-- Extract to read start --

This crispy bread is delicious and dead easy to make. You let the bread machine mix up a batch of dough, and store the dough for up to 14 days in the fridge in a sealed plastic container. Then, on the days when you want some bread, you cut off a small portion of the dough, let it rise, then bake it, so it’s only taken 5 minutes active time out of your day for hot French bakery quality bread fresh in your kitchen, for pennies. It makes small loaves, perfect for one or two people, though you can always bake several loaves at the same time.
And incredibly, it’s relatively non-fattening compared to many other breads. But first the recipe.
Bake at 230 C / 450 F. Makes 8 x 250 g / 1/2 pound loaves.
These directions work for bread machines of 900 g (2-pound) loaf capacity and up. You could also do this in a large stand mixer.
- 750 ml (3 cups / 1 1/4 imperial pints) barely warm tap water
- 1 1/2 tablespoons yeast (2 packets)
- 2 teaspoons salt
- 900 g (6 1/2 cups / 2 pounds) bread flour
Making the dough in a bread machine
- Put the water, salt, yeast into the metal bread machine pan. Stir to mix with a plastic or wooden spoon or spatula.
- Add the flour about 1/4 at a time. With a plastic spoon or spatula, or with your hands, stir to give the flour a head start at mixing in. Don’t worry about lumps; the paddle with deal with them. Just moisten all or most of the flour so it doesn’t fly out of the bread pan when mixing starts.

-- Extract to read end --
-- Listing start --

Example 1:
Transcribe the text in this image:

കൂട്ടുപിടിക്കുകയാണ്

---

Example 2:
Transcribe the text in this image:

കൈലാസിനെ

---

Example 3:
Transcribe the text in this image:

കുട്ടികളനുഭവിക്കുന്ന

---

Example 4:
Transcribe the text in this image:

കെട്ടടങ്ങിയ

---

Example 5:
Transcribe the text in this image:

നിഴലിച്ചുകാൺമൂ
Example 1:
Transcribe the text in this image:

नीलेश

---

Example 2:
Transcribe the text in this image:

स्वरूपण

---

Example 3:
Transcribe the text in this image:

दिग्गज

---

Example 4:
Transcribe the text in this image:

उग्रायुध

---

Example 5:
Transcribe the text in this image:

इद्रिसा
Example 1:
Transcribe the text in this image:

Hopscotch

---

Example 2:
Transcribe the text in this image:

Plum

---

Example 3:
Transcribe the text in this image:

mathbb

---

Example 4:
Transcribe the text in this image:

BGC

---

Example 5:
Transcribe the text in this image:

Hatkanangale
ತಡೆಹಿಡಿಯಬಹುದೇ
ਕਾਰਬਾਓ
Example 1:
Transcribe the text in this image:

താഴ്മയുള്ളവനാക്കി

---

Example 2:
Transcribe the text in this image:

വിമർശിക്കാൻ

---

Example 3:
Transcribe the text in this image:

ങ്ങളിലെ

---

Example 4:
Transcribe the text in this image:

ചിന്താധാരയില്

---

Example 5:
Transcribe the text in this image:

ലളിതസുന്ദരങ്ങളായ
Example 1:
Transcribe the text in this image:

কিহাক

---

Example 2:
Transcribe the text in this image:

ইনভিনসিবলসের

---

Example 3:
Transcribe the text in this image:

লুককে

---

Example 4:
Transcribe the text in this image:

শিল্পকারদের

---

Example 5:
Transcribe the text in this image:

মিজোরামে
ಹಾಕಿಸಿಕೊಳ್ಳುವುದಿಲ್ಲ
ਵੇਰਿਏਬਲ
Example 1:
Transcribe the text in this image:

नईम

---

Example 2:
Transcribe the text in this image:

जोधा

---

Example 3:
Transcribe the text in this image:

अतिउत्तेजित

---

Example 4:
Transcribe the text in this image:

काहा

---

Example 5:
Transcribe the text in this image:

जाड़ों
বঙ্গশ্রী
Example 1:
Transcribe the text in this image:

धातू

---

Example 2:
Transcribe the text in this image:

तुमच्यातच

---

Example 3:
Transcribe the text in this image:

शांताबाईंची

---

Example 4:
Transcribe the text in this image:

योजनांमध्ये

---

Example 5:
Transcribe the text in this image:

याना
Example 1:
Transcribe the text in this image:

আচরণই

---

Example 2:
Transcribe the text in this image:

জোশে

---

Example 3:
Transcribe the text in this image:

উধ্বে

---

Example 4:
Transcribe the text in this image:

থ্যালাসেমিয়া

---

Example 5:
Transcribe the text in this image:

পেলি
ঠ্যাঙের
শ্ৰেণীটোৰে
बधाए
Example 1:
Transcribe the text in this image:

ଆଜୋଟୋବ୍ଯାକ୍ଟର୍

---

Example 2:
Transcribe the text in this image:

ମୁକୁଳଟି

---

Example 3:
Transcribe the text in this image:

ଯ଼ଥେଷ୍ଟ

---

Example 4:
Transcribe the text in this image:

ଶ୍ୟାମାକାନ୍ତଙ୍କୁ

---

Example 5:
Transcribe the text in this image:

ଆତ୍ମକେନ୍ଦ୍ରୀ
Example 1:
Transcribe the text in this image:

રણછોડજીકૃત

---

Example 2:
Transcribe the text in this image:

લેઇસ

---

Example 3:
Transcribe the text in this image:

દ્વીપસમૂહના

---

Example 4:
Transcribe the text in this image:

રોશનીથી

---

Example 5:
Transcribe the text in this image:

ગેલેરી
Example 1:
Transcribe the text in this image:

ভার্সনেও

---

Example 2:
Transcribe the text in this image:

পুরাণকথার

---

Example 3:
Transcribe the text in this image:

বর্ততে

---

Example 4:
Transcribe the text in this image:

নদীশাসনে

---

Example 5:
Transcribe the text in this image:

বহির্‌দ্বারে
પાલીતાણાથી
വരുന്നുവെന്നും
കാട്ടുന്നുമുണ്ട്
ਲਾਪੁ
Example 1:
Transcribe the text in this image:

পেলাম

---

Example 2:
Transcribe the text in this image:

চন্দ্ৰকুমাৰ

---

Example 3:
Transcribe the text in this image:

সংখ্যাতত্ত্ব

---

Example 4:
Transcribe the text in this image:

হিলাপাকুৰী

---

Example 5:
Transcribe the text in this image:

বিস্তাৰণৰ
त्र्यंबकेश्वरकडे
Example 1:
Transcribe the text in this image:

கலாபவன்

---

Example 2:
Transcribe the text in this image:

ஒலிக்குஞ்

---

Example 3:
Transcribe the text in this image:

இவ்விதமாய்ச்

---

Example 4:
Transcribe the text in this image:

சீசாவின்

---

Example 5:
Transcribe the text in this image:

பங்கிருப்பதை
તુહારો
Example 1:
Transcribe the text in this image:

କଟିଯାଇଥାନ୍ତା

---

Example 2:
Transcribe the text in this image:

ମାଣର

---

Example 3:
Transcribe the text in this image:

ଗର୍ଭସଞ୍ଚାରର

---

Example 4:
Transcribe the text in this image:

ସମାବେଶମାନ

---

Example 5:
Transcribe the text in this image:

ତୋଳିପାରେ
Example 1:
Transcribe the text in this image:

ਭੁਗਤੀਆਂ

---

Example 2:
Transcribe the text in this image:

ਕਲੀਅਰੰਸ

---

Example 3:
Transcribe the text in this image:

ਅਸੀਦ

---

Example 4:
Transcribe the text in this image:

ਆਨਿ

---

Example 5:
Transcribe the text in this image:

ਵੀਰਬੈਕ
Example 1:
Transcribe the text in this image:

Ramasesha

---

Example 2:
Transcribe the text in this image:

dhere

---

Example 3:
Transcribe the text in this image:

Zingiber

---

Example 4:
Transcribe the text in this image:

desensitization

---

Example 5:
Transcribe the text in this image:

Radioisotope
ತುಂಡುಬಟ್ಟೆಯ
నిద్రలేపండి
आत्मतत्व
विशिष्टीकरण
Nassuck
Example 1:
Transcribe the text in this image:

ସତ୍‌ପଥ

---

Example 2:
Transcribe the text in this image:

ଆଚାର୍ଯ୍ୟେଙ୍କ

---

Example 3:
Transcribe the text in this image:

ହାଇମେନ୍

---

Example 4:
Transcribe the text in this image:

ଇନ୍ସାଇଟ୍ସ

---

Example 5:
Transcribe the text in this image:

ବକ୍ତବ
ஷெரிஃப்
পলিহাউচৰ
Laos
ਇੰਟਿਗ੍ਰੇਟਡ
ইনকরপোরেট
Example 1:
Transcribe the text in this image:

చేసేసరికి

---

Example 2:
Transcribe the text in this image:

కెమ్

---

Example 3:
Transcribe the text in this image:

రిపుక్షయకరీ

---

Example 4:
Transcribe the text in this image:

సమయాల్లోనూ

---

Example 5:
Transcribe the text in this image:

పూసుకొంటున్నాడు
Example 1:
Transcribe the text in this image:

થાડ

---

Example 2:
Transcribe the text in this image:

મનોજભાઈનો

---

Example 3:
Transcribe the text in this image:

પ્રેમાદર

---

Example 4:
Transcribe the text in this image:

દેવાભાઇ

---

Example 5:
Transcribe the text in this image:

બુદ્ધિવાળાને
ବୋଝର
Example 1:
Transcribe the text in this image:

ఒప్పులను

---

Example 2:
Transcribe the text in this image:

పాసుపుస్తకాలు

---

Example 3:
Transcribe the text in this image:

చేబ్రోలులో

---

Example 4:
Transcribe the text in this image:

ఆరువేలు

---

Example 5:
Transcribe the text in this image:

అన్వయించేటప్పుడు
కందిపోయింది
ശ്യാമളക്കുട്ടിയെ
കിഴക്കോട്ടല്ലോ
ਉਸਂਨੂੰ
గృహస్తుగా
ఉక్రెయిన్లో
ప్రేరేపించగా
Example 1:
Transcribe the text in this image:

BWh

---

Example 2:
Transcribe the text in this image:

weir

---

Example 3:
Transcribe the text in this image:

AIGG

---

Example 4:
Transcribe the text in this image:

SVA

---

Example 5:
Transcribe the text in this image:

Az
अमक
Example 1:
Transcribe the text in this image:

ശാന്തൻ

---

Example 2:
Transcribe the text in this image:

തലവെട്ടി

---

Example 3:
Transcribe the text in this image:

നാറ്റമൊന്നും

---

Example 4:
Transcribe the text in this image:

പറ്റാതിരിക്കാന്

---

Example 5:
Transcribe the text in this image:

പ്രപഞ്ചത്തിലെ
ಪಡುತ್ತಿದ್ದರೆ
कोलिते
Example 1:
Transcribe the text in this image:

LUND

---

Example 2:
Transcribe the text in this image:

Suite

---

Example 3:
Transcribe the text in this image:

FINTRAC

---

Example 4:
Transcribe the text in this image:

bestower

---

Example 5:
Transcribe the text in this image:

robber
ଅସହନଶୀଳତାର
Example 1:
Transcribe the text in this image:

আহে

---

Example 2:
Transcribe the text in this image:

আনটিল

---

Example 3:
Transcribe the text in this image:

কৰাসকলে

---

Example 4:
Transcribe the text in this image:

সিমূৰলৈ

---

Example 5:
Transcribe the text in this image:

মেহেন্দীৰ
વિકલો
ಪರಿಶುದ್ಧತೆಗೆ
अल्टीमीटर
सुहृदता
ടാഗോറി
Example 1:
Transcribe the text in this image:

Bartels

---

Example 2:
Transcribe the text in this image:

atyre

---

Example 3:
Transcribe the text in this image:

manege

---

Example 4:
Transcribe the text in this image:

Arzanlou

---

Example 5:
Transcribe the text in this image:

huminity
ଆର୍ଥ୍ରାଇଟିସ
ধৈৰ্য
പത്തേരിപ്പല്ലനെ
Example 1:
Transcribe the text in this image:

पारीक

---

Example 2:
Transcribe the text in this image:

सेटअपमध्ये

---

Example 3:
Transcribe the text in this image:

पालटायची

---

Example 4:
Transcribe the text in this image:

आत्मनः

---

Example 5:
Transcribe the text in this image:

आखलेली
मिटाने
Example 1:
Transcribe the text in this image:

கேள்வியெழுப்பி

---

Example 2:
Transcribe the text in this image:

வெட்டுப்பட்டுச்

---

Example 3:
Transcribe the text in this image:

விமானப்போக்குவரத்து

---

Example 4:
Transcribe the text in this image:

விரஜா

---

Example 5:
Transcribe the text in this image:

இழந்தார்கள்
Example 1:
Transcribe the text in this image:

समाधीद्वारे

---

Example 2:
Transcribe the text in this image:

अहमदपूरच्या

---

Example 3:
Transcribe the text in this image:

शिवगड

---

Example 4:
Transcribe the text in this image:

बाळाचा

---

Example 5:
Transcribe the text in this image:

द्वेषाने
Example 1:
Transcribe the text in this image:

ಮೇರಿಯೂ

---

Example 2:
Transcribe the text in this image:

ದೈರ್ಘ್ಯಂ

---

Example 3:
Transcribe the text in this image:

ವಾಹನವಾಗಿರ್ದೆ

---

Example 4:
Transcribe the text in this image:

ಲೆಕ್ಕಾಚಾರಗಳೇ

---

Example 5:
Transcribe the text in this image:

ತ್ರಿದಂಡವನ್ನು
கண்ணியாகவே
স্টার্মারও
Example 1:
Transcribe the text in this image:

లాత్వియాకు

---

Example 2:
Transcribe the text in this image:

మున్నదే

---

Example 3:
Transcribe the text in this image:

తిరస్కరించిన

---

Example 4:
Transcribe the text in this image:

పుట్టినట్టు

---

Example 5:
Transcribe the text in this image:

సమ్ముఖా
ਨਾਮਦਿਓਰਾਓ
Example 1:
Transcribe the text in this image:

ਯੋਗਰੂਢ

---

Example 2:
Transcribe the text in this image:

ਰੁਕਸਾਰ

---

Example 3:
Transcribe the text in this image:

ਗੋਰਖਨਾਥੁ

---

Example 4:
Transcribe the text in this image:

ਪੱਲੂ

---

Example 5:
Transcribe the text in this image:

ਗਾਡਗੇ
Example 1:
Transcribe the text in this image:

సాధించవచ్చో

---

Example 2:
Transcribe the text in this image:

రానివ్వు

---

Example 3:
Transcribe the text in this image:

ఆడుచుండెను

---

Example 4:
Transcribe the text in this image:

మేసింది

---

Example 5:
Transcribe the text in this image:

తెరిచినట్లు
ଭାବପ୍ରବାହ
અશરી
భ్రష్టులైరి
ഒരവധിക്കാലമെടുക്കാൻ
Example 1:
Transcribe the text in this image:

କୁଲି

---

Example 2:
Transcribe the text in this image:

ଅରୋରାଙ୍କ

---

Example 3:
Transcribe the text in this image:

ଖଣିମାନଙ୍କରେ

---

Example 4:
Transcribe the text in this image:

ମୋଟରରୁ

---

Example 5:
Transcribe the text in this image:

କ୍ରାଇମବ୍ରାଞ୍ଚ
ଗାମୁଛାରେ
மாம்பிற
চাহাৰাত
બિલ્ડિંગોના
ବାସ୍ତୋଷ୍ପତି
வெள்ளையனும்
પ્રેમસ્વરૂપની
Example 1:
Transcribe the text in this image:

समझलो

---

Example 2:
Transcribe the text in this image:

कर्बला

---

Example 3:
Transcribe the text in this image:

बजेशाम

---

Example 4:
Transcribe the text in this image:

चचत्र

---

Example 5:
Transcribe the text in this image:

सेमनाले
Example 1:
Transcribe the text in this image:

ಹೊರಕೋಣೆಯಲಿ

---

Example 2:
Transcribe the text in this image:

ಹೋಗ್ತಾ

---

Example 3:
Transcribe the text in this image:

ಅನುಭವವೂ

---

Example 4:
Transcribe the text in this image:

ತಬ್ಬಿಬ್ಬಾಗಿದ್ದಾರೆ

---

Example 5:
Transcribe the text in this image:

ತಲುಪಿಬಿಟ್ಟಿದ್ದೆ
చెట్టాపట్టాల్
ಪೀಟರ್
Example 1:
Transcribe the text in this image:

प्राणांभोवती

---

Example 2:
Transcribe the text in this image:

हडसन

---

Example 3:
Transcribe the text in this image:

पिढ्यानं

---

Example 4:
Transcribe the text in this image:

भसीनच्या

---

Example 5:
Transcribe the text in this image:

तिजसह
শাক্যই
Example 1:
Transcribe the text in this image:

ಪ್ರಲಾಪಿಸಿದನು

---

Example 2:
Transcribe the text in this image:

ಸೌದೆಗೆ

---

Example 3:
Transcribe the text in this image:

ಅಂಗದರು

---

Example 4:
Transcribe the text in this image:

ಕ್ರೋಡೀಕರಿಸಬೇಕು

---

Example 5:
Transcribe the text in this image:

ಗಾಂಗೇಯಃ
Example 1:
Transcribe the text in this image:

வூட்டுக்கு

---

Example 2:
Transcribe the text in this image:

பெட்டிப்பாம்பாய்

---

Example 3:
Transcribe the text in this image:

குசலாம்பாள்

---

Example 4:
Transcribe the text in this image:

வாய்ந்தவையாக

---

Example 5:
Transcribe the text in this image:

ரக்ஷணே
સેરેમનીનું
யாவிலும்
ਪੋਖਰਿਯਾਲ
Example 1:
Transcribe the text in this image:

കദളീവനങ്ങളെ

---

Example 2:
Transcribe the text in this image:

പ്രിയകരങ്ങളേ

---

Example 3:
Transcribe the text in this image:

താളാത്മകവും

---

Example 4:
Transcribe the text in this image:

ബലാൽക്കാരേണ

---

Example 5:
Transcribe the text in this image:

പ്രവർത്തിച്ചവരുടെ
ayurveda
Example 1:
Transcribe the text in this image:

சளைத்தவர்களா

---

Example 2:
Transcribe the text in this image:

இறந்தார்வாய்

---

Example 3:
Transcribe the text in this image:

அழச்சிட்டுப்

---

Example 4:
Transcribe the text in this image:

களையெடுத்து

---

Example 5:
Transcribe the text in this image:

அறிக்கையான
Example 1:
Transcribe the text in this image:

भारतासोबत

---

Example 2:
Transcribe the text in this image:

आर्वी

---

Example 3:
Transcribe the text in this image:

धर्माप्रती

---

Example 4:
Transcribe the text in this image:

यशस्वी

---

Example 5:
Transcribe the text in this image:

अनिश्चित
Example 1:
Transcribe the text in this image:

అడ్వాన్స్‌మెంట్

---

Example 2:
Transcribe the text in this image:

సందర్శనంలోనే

-- Listing end --

> Directives
[a] Answer these about the bread dough recipe:
(i) For how long can the dough be kept in the fridge?
(ii) At what temperature are the loaves baked?
(iii) How much salt goes into the dough?
[b] Carry the bread dough recipe forward from its last step.

> The results
[a]
(i) Up to 14 days, in a sealed plastic container.
(ii) 230 C / 450 F.
(iii) 2 teaspoons.

[b]
- Set on dough cycle; start, and let it complete entire dough cycle including the rise. If the dough seems too dry for the paddle, add water a teaspoon at a time.
OR Making the dough by hand or in a stand mixer
- Put the water in a very large bowl. Add the salt and the yeast, and mix.
- Add the flour a portion at a time. Mix well. If mixing with a spoon manually, you may need to use your hands to coax the last flour in. Knead well if doing by hand, or if using a stand mixer, let it do the kneading.
- Cover the bowl with a tea towel; let rise two hours.
Resting the dough
- Put the dough in a large covered container in the refrigerator.
- It is best to let it sit overnight before using. You can store in refrigerator up to 14 days. It develops a bit of a sourdough tang as it ages.
- The dough is easier to work with when it’s cold because it is a sticky bread dough.
Baking the bread
Making the shape is actually very easy. You will get the hang of it quickly. You just need a pair of scissors. You can make as many loaves at a time as you wish — leave about a hand’s width between each strip of dough.
- Cover a baking sheet with parchment paper or greaseproof paper (Tip! Don’t used WAXED paper; the bottom of the bread will stick to it like crazy after baking.)
- Sprinkle a work surface with a bit of flour.
- Take 150 g to 250 g (5 to 8 oz) of dough, stretch it out in a baguette shape until it’s about 3 cm (1 1/2 inches) across.
- Put on the prepared baking sheet.
- Let rise about 40 minutes.
- Turn oven on to start heating to 230 C / 450 F. Raise the rack well above any heating element so the bottom of the bread won’t burn.
- At the same time, put an empty metal pan such as a cake pan or a broiler pan in the oven to heat. This is going to get some water in it.
- Then, make the points on the risen dough. Start by cutting with a pair of scissors into the end of the strip of dough. Cut in on a 45 degree angle, and cut in about 5 cm (2 inches) deep into the dough but do not cut all the way down through to the bottom of the dough. Take the piece you have partially severed and lift it off to one side. Now, partially sever another piece from the end in the same way, but lift it off to the other side. Continue until you have got through to the other end. (See 20 second video below)
- Dust lightly with flour.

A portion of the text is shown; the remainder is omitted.